Earlier this year, I made the case for lower copper prices. After suffering a big fall in late 2008, the metal entered an incredible rally... which took it more than 180% from its lows.
This incredible rise drew lots of speculators and hoarders... who built up massive stockpiles of the metal. Storehouses at the central London Metals Exchange were huge. And several mining insiders believe there are a lot of "unreported" stockpiles in China as well.
Just after my bearish essays, the price of copper rallied... and crow was the main dish served at my house for a while. But quietly, in the past few weeks, copper entered a bear market. It violated its 200-day moving average:
A moving average works by collecting a bundle of an asset's closing prices, say each one from the past 200 days, then taking the average of those prices. This produces a chart line that "smoothes" out market volatility so we can gauge the general trend.
When a market is trading above its moving average, it's considered to be in a bull trend. When a market is trading below its moving average, it's considered to be in a bear trend. There's nothing magical about using a 200-day price history to calculate a trend. It's simply a good middle-of-the-road indicator used by much of Wall Street.
What does this mean for commodity traders?
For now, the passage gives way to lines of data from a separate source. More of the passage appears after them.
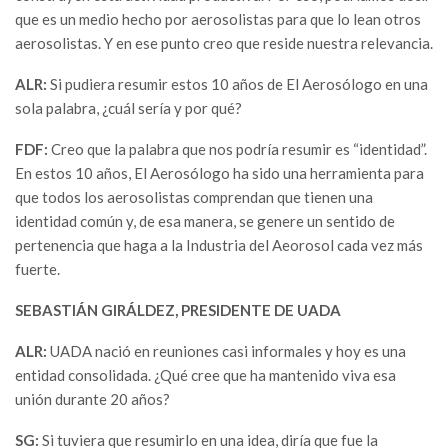
que es un medio hecho por aerosolistas para que lo lean otros
aerosolistas. Y en ese punto creo que reside nuestra relevancia.
ALR:
Si pudiera resumir estos 10 años de El Aerosólogo en una
sola palabra, ¿cuál sería y por qué?
FDF:
Creo que la palabra que nos podría resumir es “identidad”.
En estos 10 años, El Aerosólogo ha sido una herramienta para
que todos los aerosolistas comprendan que tienen una
identidad común y, de esa manera, se genere un sentido de
pertenencia que haga a la Industria del Aeorosol cada vez más
fuerte.
SEBASTIÁN GIRÁLDEZ, PRESIDENTE DE UADA
ALR:
UADA nació en reuniones casi informales y hoy es una
entidad consolidada. ¿Qué cree que ha mantenido viva esa
unión durante 20 años?
SG:
Si tuviera que resumirlo en una idea, diría que fue la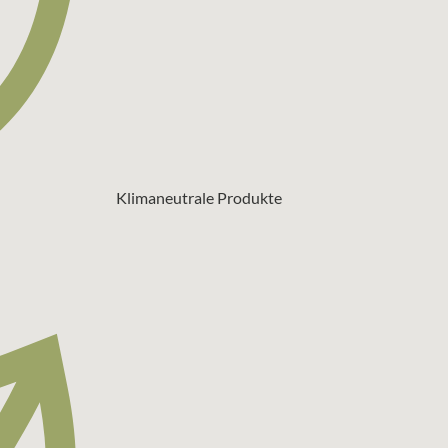
Klimaneutrale Produkte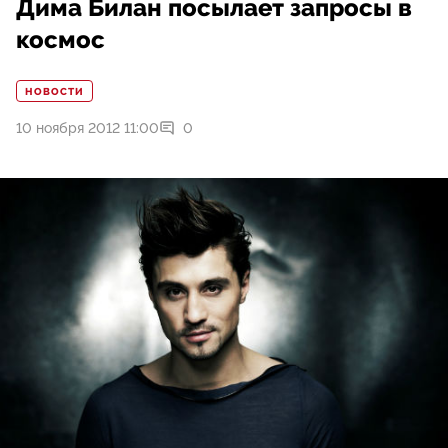
Дима Билан посылает запросы в
космос
НОВОСТИ
10 ноября 2012 11:00
0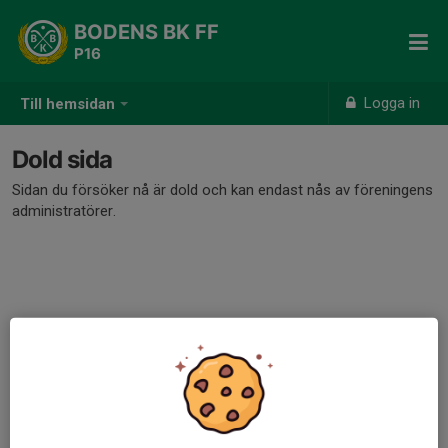
BODENS BK FF
P16
Logga in
Till hemsidan
Dold sida
Sidan du försöker nå är dold och kan endast nås av föreningens
administratörer.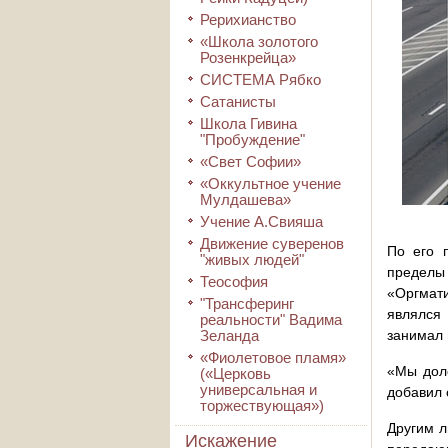
Рерихианство
«Школа золотого
Розенкрейца»
СИСТЕМА Рябко
Сатанисты
Школа Гивина
"Пробуждение"
«Свет Софии»
«Оккультное учение
Мулдашева»
Учение А.Свияша
Движение суверенов
По его 
"живых людей"
пределы
Теософия
«Оргмати
"Трансферинг
являлся 
реальности" Вадима
Зеланда
занимал 
«Фиолетовое пламя»
«Мы доло
(«Церковь
универсальная и
добавил 
торжествующая»)
Другим л
Искажение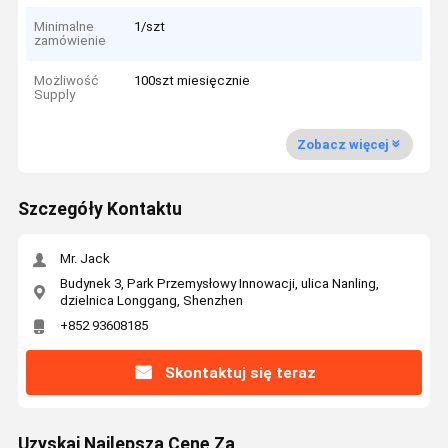
Minimalne
1/szt
zamówienie
Możliwość
100szt miesięcznie
Supply
Zobacz więcej
Szczegóły Kontaktu
Mr. Jack
Budynek 3, Park Przemysłowy Innowacji, ulica Nanling,
dzielnica Longgang, Shenzhen
+852 93608185
Skontaktuj się teraz
Uzyskaj Najlepszą Cenę Za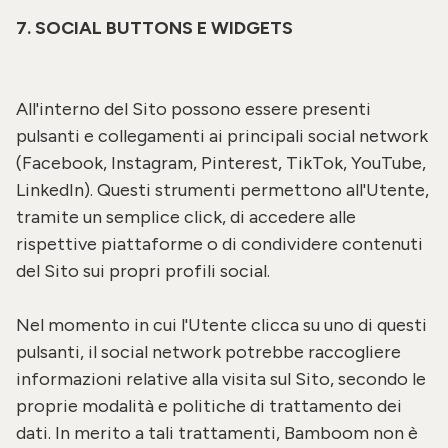
7. SOCIAL BUTTONS E WIDGETS
All'interno del Sito possono essere presenti
pulsanti e collegamenti ai principali social network
(Facebook, Instagram, Pinterest, TikTok, YouTube,
LinkedIn). Questi strumenti permettono all'Utente,
tramite un semplice click, di accedere alle
rispettive piattaforme o di condividere contenuti
del Sito sui propri profili social.
Nel momento in cui l'Utente clicca su uno di questi
pulsanti, il social network potrebbe raccogliere
informazioni relative alla visita sul Sito, secondo le
proprie modalità e politiche di trattamento dei
dati. In merito a tali trattamenti, Bamboom non è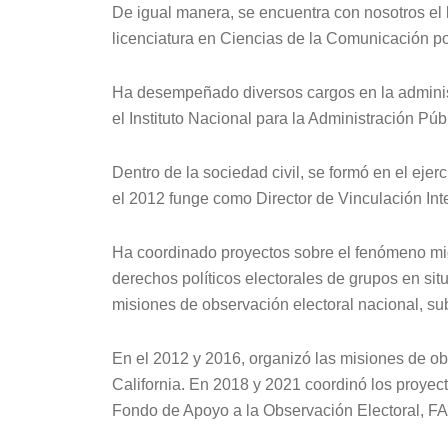
De igual manera, se encuentra con nosotros el 
licenciatura en Ciencias de la Comunicación 
Ha desempeñado diversos cargos en la adminis
el Instituto Nacional para la Administración Pú
Dentro de la sociedad civil, se formó en el ejer
el 2012 funge como Director de Vinculación Inte
Ha coordinado proyectos sobre el fenómeno migra
derechos políticos electorales de grupos en sit
misiones de observación electoral nacional, su
En el 2012 y 2016, organizó las misiones de o
California. En 2018 y 2021 coordinó los proyec
Fondo de Apoyo a la Observación Electoral, F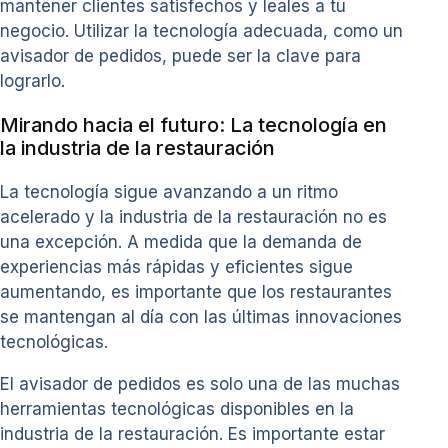
mantener clientes satisfechos y leales a tu
negocio. Utilizar la tecnología adecuada, como un
avisador de pedidos, puede ser la clave para
lograrlo.
Mirando hacia el futuro: La tecnología en
la industria de la restauración
La tecnología sigue avanzando a un ritmo
acelerado y la industria de la restauración no es
una excepción. A medida que la demanda de
experiencias más rápidas y eficientes sigue
aumentando, es importante que los restaurantes
se mantengan al día con las últimas innovaciones
tecnológicas.
El avisador de pedidos es solo una de las muchas
herramientas tecnológicas disponibles en la
industria de la restauración. Es importante estar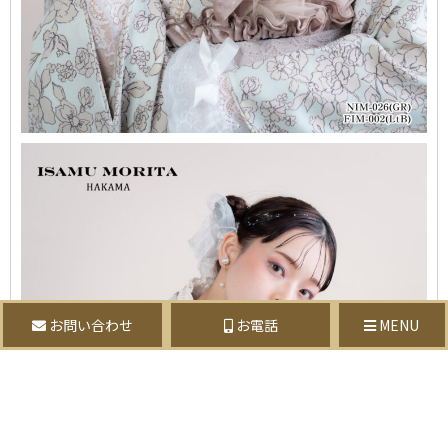
お問い合わせ
お電話
MENU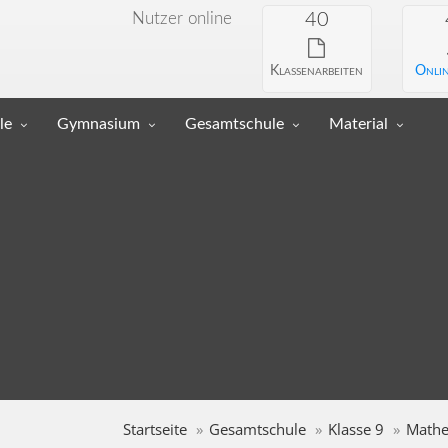
Nutzer online
40
Klassenarbeiten
Onlin
le
Gymnasium
Gesamtschule
Material
Startseite
Gesamtschule
Klasse 9
Mathe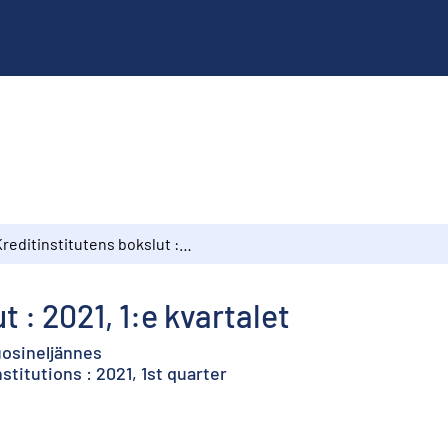
Kreditinstitutens bokslut : 2021, 1:e kvartalet
 : 2021, 1:e kvartalet
vuosineljännes
stitutions : 2021, 1st quarter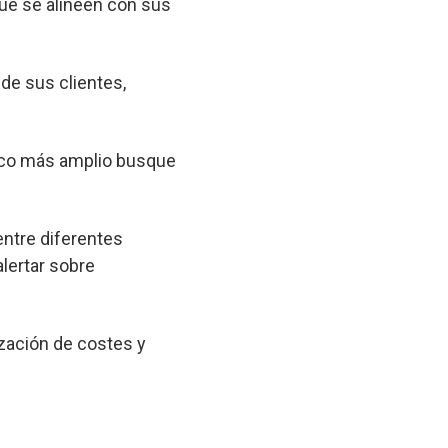
que se alineen con sus
 de sus clientes,
lico más amplio busque
entre diferentes
lertar sobre
zación de costes y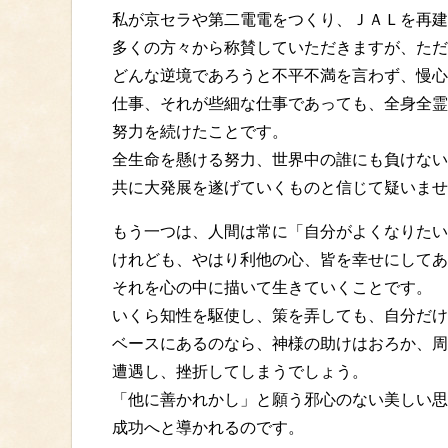
私が京セラや第二電電をつくり、ＪＡＬを再建
多くの方々から称賛していただきますが、ただ
どんな逆境であろうと不平不満を言わず、慢心
仕事、それが些細な仕事であっても、全身全霊
努力を続けたことです。
全生命を懸ける努力、世界中の誰にも負けない
共に大発展を遂げていくものと信じて疑いませ
もう一つは、人間は常に「自分がよくなりたい
けれども、やはり利他の心、皆を幸せにしてあ
それを心の中に描いて生きていくことです。
いくら知性を駆使し、策を弄しても、自分だけ
ベースにあるのなら、神様の助けはおろか、周
遭遇し、挫折してしまうでしょう。
「他に善かれかし」と願う邪心のない美しい思
成功へと導かれるのです。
I believe it means "game off" for a while. Commodities tend to boom and bust like crazy. And no matter how great an exploration company or how great a commodity producer is, if its chief product is sinking in price, its share price will sink as well.
This "trend change" is a bearish development for big copper miners like Freeport-McMoRan and Teck Resources (down 20% and 27%, respectively, since my original "avoid copper" essay). If you're still long miners, know that you're now fighting an uphill battle. And if you have a taste for trading, consider going short this boom and bust sector.